■ **Objectif A**: Convertis en tableau Markdown la portion du listing allant de son début jusqu'à la ligne contenant "3: (55, 173)", ces deux bornes incluses, en omettant les lignes vides. Utilise deux colonnes : N° pour le numéro de rang et Ligne pour le texte de la ligne.

■ **Extrait du texte**:
Parce qu’un engagement doit être porté par quelqu’un. Néanmoins, contrairement aux apparences, j’ai surtout l’impression de m’être effacée derrière le témoignage que je veux porter.

Un peu comme Salvador Dalí qui, quand on lui demandait pourquoi il portait ces énormes moustaches, et qui répondait : “C’est pour passer incognito” avant d’expliquer : “On ne me voit pas, on ne voit que mes moustaches !” En acceptant d’être au centre de l’attention, ce n’est pas sur vous que vous attirez l’attention, mais sur votre propos.
En quelque sorte. Je crois que, paradoxalement, mettre en avant mon visage permet de généraliser mon message. Ce serait prétentieux de ma part si j’y voyais une marque de courage. Je préfère vraiment le terme d’engagement. Le gars qui est courageux, c’est celui qui se lève à quatre du, se tape deux heures de RER pour travailler sur un chantier où il bosse comme un fou et est traité comme de la merde. Mon père était courageux. Moi, je n’aime pas trop penser à moi dans ces termes. Cela dit, si les gens me jugent courageuse et que, pour eux, c’est un beau compliment, j’en suis ravie. Imaginez que l’on ait dit en voyant ma tête en gros plan : « Celle-là, quelle prétentieuse ! » Je préfère que l’on y trouve de la bravoure…

 

 

Sous une pluie de compliments saluant votre courage – ou votre engagement, si vous préférez, ou les deux –, on a pu critiquer votre livre parce qu’il ne parle pas que d’Al-Qaida et d’État islamique. En réalité, il répond pleinement à la promesse du sous-titre, « le récit inspirant d’une enfant de Barbès ». Quand vous avez entamé l’écriture de votre livre, aviez-vous conscience que vous alliez raconter autant un parcours intérieur que la traque haletante de tueurs insaisissables ?
Avant de signer avec les éditions Max Milo, j’ai rencontré deux maisons d’édition intéressées par mon projet, et nous n’avons pas contracté ensemble. Elles voulaient un  récit mettant en avant exclusivement mes enquêtes et, si possible, les plus récentes ou les plus croustillantes. Le pitch m’aurait fait passer pour une sorte de James Bond à la française !

■ **Listing associé**:
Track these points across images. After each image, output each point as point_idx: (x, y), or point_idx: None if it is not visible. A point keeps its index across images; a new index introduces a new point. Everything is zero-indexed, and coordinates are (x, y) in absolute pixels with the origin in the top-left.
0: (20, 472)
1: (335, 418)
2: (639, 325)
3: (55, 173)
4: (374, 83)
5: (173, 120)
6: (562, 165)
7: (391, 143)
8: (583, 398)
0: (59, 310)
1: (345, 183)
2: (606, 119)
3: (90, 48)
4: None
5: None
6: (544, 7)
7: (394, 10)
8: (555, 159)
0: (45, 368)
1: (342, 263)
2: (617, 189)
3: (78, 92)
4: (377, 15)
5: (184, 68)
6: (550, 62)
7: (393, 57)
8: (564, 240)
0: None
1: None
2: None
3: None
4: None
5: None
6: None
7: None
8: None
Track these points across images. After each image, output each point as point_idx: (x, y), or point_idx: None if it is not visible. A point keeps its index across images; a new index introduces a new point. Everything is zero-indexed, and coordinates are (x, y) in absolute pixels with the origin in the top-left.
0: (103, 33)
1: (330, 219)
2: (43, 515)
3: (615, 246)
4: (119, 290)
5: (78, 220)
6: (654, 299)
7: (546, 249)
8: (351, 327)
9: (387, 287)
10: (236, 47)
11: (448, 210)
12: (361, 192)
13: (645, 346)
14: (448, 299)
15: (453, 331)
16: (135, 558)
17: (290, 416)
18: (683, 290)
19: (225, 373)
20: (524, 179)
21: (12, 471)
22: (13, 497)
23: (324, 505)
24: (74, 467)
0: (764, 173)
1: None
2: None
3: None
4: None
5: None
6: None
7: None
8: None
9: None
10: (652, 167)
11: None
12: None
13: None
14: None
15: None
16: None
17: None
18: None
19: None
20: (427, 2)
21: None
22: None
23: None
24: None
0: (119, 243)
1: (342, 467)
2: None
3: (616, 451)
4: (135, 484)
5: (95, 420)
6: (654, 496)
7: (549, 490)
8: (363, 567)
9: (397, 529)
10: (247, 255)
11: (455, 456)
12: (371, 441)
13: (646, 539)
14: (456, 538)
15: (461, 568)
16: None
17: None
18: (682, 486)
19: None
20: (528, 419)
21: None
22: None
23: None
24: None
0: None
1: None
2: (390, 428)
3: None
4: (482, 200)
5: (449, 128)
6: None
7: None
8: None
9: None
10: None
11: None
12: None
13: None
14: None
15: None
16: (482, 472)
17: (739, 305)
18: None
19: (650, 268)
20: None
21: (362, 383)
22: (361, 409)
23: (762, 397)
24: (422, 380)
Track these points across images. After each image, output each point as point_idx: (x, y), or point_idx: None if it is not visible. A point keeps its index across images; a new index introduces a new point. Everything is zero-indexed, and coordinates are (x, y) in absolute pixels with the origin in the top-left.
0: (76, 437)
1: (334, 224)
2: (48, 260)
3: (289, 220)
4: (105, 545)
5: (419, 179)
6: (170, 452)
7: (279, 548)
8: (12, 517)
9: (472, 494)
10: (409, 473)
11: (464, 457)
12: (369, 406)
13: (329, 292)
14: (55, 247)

■ **Objectif B**: Dans l'extrait d'entretien, quel terme la personne interrogée préfère-t-elle à celui de courage ?

■ **Sortie attendue A**:
| N° | Ligne |
|---|---|
| 1 | Track these points across images. After each image, output each point as point_idx: (x, y), or point_idx: None if it is not visible. A point keeps its index across images; a new index introduces a new point. Everything is zero-indexed, and coordinates are (x, y) in absolute pixels with the origin in the top-left. |
| 2 | 0: (20, 472) |
| 3 | 1: (335, 418) |
| 4 | 2: (639, 325) |
| 5 | 3: (55, 173) |

■ **Sortie attendue B**: Le terme d'engagement.